■ **Requirement**
Write the next part of the piece on Brexit-era Britain and its self-pity, continuing from its last sentence.

■ **Provided passage**
<<<<
The memory of past greatness can be debilitating for a people who feel they have failed to rise to a historic occasion. We Greeks have been burdened by this sensation at various moments in our postwar history: in 1967, when we failed to prevent a military coup; or more recently in 2015, when we allowed the troika of the EU, the IMF and the European Central Bank to crush us. Brexit Britain is, today, wallowing in a similar sense of having betrayed both its past and its future. A “Speech of Hope” for Britain is now more necessary than ever as the country endures a humiliating impasse.
Polarisation and discord have been Brexit’s predictable consequences. However, there is something that binds together all strands of British public opinion: self-pity. Right-wing Brexiteers are perhaps the group most immersed in it. They crave “Empire 2.0” (a global, London-centred, mercantilist realm) and imagine themselves as an insurgency against brutish forces they cannot overcome. Pro-establishment Remainers strive to thwart Brexit, trading on the sad conviction that sovereignty is a luxury for an island constantly shrinking in global influence. Lexiteers imagine that Brexit may help them avenge the left’s comprehensive defeat at the hands of home-grown Thatcherism.
This self-pity is the foundation of the various groups doing battle in the shadow of Theresa May’s calamitous Brexit. A sense of helplessness hides under the epidermis of both Leave’s delusion of greatness and Remain’s illusion that revoking Brexit will fix everything. Bitterness and self-resentment ooze out of both left-wing and right-wing Brexiteers but, equally, out of the shrinking “radical” centre’s determination to restore Little Englandism for the many and Davos-like, globe-trotting financialisation for the few.
Now is precisely the moment when a credible blueprint for the future must be issued. A Grand Plan for Britain that overcomes Brexit and places it in its historical context. A visionary roadmap depicting a nation healing itself after a decade of austerity and an interminable, technical, procedural Brexit debate that has alienated Leavers and Remainers alike.
>>>>
■ **Data records**
<<<<
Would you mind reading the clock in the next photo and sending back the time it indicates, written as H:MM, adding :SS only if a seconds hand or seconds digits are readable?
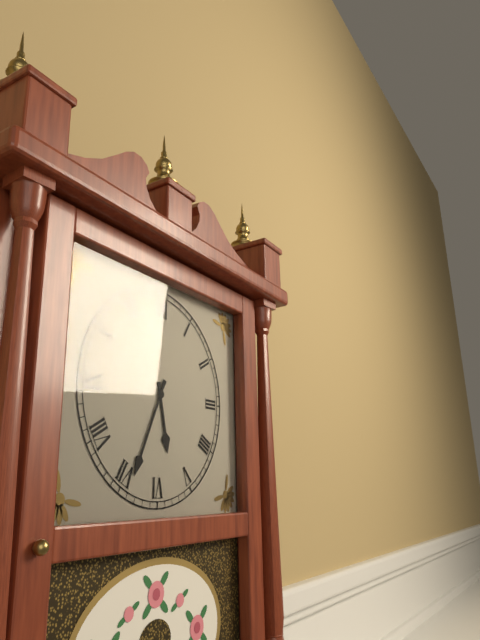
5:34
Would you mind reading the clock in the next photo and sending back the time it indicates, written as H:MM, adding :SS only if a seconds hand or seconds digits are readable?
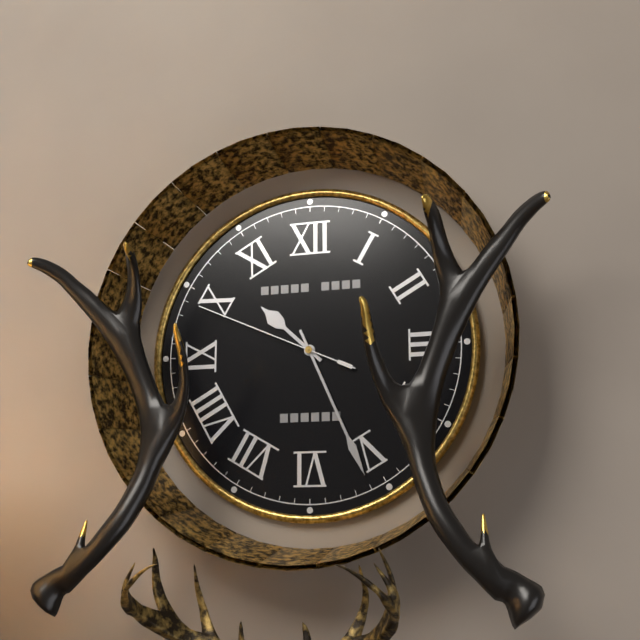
>>>>
<<<<
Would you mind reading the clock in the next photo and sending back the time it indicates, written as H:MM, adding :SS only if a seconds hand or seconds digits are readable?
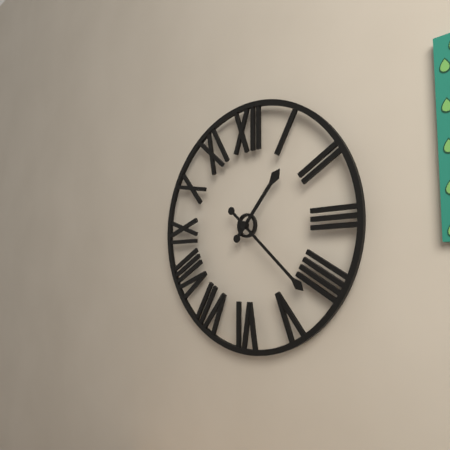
>>>>
<<<<
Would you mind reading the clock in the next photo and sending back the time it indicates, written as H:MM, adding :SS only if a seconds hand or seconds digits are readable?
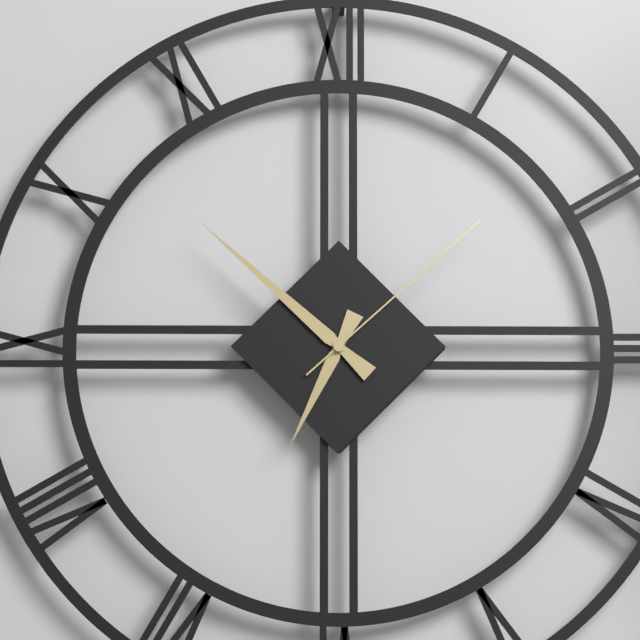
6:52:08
>>>>
■ **Expected output**
Here is an ambitious agenda for meeting four challenges Britain has hitherto not faced:
Britain’s failed economic model
Since Margaret Thatcher’s wilful vandalism of British industry, the UK economy has relied on “the kindness of strangers”. No other European economy, except Ireland, has required such large infusions of foreign capital to make ends meet (the UK’s current account deficit widened from 3.8 per cent of GDP to 5.0 per cent in the third quarter of 2018). This is why Britain relies on cheapness: low taxes, low wages (which are not due to regain their pre-crash peak until 2025) and zero-hour contracts. If Britain is to move beyond this unholy trinity of low skills, low productivity and slow growth, a profound rethink of its place in the global econom is required.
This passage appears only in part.